(Stored data)
BEGIN

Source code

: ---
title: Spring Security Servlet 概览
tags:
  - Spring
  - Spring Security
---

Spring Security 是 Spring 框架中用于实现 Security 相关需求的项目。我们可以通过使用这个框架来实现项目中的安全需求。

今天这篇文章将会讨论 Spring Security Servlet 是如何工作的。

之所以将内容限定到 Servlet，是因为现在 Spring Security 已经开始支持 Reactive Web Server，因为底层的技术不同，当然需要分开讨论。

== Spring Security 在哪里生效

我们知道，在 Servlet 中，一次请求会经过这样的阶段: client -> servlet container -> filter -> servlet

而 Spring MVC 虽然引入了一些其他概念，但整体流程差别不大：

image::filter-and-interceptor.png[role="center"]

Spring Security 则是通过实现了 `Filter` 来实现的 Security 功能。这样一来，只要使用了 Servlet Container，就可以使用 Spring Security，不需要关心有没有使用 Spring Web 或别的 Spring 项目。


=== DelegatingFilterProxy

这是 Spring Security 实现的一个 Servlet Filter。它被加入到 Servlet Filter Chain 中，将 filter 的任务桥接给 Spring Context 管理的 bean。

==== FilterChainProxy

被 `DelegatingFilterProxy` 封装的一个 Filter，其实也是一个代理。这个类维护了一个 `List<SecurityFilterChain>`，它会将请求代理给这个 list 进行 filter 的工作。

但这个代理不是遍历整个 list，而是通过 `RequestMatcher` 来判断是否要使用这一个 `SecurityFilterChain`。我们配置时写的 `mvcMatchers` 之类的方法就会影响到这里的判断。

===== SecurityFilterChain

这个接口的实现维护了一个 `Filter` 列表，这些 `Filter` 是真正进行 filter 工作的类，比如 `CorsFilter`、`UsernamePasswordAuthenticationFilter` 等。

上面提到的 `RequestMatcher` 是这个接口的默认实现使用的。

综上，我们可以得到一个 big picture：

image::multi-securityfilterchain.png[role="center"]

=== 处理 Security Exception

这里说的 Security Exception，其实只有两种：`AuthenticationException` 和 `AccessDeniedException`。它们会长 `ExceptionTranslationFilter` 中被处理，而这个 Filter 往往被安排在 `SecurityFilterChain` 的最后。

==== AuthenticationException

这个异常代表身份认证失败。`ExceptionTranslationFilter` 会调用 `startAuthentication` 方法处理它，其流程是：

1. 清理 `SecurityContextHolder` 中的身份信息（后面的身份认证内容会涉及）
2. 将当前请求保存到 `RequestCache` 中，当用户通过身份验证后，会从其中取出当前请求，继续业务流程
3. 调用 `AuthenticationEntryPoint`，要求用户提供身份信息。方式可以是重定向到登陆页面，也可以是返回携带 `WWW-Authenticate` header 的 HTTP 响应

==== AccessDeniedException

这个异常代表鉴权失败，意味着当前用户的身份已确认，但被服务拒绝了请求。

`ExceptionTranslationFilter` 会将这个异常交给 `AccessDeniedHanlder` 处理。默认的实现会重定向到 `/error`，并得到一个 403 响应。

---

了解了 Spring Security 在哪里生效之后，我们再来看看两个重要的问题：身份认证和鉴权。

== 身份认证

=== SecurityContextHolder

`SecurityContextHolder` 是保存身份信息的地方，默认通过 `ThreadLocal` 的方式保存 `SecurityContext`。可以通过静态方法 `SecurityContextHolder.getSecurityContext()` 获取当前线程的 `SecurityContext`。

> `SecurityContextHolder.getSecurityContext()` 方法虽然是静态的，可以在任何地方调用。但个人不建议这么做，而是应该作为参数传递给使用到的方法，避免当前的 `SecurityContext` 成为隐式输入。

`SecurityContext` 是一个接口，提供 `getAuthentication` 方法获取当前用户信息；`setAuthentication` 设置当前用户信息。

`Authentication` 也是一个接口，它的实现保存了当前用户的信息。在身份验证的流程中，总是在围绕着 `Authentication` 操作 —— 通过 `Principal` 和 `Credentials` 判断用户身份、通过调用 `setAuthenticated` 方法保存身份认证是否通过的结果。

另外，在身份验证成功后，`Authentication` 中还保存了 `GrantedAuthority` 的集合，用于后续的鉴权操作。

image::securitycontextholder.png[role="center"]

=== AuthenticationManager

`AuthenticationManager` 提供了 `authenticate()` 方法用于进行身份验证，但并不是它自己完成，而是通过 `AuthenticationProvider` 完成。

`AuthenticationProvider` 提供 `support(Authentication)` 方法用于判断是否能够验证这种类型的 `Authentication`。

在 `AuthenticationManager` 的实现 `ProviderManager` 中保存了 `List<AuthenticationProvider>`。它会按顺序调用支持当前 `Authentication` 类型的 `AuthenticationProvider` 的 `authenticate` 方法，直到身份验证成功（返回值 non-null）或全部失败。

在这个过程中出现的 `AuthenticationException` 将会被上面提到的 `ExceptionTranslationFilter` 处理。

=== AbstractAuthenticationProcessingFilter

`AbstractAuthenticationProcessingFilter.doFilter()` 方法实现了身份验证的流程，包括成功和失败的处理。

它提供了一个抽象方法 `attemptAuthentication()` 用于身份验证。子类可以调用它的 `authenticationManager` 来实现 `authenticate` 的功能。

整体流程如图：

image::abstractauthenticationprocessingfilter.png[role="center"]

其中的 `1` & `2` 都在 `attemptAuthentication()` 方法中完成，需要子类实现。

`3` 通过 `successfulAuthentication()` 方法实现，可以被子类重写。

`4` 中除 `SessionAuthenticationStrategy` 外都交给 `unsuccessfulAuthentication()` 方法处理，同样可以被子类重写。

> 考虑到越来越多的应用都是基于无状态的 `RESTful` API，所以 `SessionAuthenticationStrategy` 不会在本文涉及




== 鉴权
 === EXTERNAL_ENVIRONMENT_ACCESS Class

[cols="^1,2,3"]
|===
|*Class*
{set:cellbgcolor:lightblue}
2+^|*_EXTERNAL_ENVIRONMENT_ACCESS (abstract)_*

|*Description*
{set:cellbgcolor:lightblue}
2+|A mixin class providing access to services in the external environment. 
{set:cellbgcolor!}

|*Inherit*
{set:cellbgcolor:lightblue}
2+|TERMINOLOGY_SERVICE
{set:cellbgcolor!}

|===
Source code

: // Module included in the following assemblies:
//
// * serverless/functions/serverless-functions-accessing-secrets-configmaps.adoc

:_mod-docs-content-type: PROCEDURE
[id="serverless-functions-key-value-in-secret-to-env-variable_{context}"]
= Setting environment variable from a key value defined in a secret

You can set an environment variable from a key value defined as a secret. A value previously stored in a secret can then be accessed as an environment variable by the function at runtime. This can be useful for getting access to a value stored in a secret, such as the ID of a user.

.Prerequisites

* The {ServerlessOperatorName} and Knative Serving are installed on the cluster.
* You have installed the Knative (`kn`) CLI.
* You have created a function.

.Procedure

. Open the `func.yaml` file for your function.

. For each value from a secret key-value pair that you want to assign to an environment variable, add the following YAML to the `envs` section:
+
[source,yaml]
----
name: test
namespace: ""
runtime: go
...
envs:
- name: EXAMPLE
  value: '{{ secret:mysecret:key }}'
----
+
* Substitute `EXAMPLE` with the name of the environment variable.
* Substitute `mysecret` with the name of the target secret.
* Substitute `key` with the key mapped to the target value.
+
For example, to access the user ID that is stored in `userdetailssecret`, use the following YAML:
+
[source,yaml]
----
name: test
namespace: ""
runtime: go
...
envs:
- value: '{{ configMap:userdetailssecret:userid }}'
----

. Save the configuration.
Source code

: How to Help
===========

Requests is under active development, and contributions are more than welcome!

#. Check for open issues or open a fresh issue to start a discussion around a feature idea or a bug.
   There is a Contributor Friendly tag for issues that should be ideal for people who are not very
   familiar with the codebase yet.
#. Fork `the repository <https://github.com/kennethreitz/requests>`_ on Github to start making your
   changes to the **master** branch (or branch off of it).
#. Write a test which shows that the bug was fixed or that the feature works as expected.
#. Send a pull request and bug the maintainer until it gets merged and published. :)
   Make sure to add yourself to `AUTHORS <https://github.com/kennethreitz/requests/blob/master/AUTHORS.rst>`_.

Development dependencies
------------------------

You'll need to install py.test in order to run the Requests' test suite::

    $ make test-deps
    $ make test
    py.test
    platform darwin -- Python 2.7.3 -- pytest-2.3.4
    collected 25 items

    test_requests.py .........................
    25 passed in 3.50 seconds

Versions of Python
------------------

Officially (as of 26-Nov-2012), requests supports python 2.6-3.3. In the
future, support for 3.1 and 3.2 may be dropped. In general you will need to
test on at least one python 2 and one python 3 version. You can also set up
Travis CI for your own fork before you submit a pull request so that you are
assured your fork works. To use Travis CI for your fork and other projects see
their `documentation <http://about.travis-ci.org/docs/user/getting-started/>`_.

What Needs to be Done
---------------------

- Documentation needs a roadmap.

END

Copy exactly the line that contains "25 passed in 3.50 seconds" and every line after it through the end of the entries, with nothing added.

    25 passed in 3.50 seconds

Versions of Python
------------------

Officially (as of 26-Nov-2012), requests supports python 2.6-3.3. In the
future, support for 3.1 and 3.2 may be dropped. In general you will need to
test on at least one python 2 and one python 3 version. You can also set up
Travis CI for your own fork before you submit a pull request so that you are
assured your fork works. To use Travis CI for your fork and other projects see
their `documentation <http://about.travis-ci.org/docs/user/getting-started/>`_.

What Needs to be Done
---------------------

- Documentation needs a roadmap.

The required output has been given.